Help anyone? Javascript for OpenERP

Hi

I am trying to work out how to get Keyboard Maestro to click in a specific field on the web client my business uses for shipping orders (OpenERP). I have made a command that uses the Focus Safari Field macro on our Delivery Orders page – in particular I would like the cursor to click in the ‘reference’ field. I am able to do this, but my problem is that the name of this field changes every time I open a fresh window.

For example, the Focus Field is called 'document.forms[0]["search_input_char_name_1074”]’

but if I then open another page with the same screen the name of the field changes to:

‘document.forms[0]["search_input_char_name_70”].’

Peter has suggested writing some Javascript code to help find this field, but I’ve never had anything to do with Javascript so I don’t know how to do this.
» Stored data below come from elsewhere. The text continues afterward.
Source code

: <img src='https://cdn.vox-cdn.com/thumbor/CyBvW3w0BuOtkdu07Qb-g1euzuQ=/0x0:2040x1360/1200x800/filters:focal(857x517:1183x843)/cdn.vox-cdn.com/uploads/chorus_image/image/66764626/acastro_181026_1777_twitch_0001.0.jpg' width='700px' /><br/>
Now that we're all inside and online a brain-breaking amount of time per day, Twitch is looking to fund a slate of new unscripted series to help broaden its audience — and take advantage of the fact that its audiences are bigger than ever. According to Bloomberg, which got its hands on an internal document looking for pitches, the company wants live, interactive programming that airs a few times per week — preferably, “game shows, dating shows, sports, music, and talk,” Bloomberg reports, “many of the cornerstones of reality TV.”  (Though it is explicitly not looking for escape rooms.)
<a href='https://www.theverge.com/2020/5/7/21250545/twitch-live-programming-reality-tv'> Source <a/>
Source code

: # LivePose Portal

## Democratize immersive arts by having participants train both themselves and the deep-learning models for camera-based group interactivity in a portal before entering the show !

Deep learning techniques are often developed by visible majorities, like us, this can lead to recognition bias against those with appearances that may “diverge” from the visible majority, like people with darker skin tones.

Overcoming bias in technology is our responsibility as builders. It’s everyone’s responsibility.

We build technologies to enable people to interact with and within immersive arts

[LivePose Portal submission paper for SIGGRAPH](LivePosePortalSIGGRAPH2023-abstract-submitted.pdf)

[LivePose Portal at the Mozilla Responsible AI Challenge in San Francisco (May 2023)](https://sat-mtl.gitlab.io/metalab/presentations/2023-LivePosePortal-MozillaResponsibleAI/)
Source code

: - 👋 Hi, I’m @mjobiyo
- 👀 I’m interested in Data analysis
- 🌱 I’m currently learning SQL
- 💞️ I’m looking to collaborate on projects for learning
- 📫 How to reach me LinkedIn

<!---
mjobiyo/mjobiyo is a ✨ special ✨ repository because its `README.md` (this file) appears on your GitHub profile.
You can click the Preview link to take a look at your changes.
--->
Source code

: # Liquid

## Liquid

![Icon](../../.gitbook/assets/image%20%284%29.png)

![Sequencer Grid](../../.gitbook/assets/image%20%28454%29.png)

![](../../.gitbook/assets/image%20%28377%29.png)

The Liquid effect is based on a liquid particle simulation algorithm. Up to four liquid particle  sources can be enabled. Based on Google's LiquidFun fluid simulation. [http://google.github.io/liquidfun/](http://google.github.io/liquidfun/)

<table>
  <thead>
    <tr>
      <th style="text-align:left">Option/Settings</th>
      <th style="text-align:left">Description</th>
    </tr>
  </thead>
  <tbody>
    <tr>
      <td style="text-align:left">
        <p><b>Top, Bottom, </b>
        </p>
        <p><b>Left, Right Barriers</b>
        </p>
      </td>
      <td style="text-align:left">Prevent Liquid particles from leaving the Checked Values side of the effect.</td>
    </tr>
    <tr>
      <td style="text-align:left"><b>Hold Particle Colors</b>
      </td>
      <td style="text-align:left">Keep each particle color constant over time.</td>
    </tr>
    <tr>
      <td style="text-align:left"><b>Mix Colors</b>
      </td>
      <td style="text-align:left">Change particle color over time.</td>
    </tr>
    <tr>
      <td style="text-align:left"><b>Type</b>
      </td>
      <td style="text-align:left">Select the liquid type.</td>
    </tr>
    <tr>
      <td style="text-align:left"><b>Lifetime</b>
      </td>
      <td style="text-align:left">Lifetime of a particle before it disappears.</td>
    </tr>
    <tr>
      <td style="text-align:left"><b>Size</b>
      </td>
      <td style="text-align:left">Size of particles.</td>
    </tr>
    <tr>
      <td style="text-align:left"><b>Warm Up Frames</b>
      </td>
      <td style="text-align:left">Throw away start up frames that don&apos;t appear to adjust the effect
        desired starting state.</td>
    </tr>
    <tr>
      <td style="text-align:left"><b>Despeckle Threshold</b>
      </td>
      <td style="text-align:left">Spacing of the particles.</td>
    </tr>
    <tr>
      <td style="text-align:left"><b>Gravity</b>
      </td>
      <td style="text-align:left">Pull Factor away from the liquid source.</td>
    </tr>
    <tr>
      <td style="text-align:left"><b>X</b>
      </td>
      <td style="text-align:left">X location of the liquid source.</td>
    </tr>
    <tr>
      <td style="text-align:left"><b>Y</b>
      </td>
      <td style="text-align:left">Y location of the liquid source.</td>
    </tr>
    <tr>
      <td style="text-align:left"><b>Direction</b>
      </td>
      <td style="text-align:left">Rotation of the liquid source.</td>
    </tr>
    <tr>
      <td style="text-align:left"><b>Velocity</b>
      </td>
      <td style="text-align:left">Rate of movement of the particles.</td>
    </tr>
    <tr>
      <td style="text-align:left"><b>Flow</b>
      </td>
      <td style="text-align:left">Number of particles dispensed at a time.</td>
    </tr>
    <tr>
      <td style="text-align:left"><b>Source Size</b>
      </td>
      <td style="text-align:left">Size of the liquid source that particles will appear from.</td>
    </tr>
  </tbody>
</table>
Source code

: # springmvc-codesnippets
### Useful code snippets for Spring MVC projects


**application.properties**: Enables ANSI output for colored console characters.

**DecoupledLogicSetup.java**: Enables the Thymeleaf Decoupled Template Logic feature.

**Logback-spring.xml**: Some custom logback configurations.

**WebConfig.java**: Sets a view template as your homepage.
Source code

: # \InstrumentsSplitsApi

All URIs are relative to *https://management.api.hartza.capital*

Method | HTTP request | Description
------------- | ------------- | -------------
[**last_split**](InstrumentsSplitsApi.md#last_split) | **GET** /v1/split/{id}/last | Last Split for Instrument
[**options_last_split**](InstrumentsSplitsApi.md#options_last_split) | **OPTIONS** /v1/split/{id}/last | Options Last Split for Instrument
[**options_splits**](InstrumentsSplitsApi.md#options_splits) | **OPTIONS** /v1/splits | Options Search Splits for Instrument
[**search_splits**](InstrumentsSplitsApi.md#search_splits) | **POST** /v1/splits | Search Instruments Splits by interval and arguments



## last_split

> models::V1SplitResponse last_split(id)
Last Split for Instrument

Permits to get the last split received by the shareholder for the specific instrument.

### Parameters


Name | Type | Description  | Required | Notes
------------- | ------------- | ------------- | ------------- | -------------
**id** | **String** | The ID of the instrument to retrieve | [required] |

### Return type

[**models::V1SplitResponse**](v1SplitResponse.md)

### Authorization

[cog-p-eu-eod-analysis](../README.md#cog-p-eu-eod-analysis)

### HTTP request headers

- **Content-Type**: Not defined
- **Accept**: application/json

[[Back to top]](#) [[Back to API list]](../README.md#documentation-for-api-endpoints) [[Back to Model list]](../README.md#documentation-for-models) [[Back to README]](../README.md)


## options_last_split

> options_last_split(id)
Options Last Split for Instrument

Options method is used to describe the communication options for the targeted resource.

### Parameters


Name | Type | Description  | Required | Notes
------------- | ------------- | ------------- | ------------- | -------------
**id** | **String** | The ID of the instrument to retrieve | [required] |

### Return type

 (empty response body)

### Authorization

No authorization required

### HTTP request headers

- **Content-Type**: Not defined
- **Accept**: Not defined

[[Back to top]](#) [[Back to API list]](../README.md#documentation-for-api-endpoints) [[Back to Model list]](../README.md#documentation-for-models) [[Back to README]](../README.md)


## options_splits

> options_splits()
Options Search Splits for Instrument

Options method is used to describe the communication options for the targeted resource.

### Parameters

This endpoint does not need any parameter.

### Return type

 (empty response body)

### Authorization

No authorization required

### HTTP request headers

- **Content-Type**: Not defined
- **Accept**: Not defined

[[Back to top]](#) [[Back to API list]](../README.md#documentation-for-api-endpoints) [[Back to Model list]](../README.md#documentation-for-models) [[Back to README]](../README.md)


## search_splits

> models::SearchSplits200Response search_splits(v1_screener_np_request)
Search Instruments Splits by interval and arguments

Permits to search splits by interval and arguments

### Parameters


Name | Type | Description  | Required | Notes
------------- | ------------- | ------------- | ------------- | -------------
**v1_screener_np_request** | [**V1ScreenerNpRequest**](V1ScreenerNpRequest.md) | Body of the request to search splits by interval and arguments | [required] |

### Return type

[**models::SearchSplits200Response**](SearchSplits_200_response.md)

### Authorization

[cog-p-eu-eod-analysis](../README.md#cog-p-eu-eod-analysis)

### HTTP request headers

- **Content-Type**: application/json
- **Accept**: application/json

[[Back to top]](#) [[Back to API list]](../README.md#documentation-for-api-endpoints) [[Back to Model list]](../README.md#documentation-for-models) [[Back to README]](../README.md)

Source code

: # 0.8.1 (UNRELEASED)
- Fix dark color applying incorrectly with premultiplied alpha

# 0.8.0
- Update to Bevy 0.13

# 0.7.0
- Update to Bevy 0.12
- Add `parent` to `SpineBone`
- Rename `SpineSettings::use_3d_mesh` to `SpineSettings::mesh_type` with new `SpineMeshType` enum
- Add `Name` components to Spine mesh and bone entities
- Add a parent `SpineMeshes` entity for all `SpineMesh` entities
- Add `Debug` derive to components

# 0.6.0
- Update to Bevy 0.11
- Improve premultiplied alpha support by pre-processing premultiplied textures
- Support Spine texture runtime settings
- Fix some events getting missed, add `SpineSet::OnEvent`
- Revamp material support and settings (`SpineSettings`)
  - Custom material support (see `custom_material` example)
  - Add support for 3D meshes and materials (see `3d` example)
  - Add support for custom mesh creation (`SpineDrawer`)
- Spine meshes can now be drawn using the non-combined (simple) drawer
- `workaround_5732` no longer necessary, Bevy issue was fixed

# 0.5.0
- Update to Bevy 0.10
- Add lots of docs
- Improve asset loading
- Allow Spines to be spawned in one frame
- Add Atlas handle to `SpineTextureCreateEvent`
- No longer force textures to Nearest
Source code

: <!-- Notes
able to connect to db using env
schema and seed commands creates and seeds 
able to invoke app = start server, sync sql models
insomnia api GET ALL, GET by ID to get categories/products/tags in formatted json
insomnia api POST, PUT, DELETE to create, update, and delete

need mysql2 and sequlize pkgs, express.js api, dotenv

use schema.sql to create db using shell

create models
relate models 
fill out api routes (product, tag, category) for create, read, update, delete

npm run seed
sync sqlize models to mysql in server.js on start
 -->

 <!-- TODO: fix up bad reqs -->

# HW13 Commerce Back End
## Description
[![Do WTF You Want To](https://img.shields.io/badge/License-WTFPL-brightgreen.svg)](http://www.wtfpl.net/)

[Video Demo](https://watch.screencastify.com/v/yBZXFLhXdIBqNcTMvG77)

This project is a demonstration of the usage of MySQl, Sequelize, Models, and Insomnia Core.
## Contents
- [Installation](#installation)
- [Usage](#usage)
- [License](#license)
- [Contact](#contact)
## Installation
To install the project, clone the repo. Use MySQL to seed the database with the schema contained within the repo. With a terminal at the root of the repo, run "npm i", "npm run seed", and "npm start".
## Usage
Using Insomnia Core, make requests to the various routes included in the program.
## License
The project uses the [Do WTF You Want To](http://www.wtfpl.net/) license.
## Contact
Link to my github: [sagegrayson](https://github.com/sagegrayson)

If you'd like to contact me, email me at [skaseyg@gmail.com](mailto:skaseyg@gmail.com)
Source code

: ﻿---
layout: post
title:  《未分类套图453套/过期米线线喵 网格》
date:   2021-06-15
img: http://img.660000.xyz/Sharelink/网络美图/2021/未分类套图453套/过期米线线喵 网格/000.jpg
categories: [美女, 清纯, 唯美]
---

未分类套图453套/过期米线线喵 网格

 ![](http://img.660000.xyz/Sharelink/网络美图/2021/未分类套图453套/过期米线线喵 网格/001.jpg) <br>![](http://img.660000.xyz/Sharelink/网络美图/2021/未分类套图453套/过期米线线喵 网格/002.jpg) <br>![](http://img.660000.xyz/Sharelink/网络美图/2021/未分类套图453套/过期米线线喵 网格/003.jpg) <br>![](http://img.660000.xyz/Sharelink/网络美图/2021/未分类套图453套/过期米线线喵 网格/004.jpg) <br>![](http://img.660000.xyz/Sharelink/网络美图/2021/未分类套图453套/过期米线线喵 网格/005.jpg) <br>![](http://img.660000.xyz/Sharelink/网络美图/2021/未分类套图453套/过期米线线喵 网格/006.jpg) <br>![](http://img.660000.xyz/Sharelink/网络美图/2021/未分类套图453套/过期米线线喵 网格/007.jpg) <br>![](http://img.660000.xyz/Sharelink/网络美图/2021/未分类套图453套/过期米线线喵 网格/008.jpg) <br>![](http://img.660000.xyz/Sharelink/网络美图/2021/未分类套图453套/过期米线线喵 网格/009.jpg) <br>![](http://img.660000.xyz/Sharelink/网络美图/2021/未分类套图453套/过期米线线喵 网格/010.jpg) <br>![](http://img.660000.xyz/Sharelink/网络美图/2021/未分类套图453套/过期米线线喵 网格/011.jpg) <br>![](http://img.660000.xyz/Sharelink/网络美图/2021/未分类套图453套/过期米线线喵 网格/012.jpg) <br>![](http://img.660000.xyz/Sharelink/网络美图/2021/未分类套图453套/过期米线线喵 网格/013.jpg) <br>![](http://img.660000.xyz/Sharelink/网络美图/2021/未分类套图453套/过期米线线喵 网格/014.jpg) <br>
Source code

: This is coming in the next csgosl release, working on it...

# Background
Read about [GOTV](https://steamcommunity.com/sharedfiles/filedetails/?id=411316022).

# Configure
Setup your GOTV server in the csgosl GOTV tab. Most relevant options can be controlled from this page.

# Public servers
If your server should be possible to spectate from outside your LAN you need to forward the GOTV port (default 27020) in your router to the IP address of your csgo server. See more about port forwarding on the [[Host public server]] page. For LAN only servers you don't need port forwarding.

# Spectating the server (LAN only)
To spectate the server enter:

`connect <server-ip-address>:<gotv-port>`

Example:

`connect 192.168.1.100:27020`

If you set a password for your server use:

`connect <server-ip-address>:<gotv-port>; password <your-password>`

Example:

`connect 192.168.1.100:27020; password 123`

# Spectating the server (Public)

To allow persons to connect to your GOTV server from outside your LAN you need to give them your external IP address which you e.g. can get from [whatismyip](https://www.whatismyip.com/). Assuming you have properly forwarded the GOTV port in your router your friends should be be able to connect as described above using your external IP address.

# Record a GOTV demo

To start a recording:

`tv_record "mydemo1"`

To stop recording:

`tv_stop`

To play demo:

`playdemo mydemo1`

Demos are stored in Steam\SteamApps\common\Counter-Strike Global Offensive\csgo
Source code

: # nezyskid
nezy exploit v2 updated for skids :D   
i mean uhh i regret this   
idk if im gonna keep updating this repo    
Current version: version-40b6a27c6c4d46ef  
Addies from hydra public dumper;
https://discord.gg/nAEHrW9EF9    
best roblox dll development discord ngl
I was wondering, would some kind soul be able to help me out?

thanks

Paul

I think you can probably write an xpath expression to find that element.

If you

  • open a sample page in Chrome and right-click / ctrl-click the field, and
  • choose 'Inspect element'

You will be able to drill down through the expansion triangles in the elements view until you are selecting just your target element, and then

  • right-click / ctrl-click it
  • choose Copy XPath (Chrome only, Safari doesn't offer this form of copying)

and begin your understanding of XPath paths (a bit like file directory paths) by pasting what you have got into a text editor.

The automatically copied path will probably be a bit literal and absolute, and you may need to craft something a bit more general (perhaps, for example, allowing for the variations in that numeric suffix).

You can test and refine your XPath interactively with the ⌘F Find panel in Chrome or Safari elements view (both browsers accept XPaths as well as simple strings in their Elements views).

Once you have an XPath that reliably finds (and only finds) the element you want, you can use 'document.evaluate(strXPath)' in a KM 'Execute Javascript in Chrome|Safari' action.

You will find some examples of XPath use from KM in other threads in this forum. Most recently, I think:

PS depending on the page structure, might also be worth looking at document.querySelector()

Once you have got a js reference to the element that you need, either through .evaluate(xpath) or .querySelector(selectors), there are various ways of getting js to simulate a click event on it.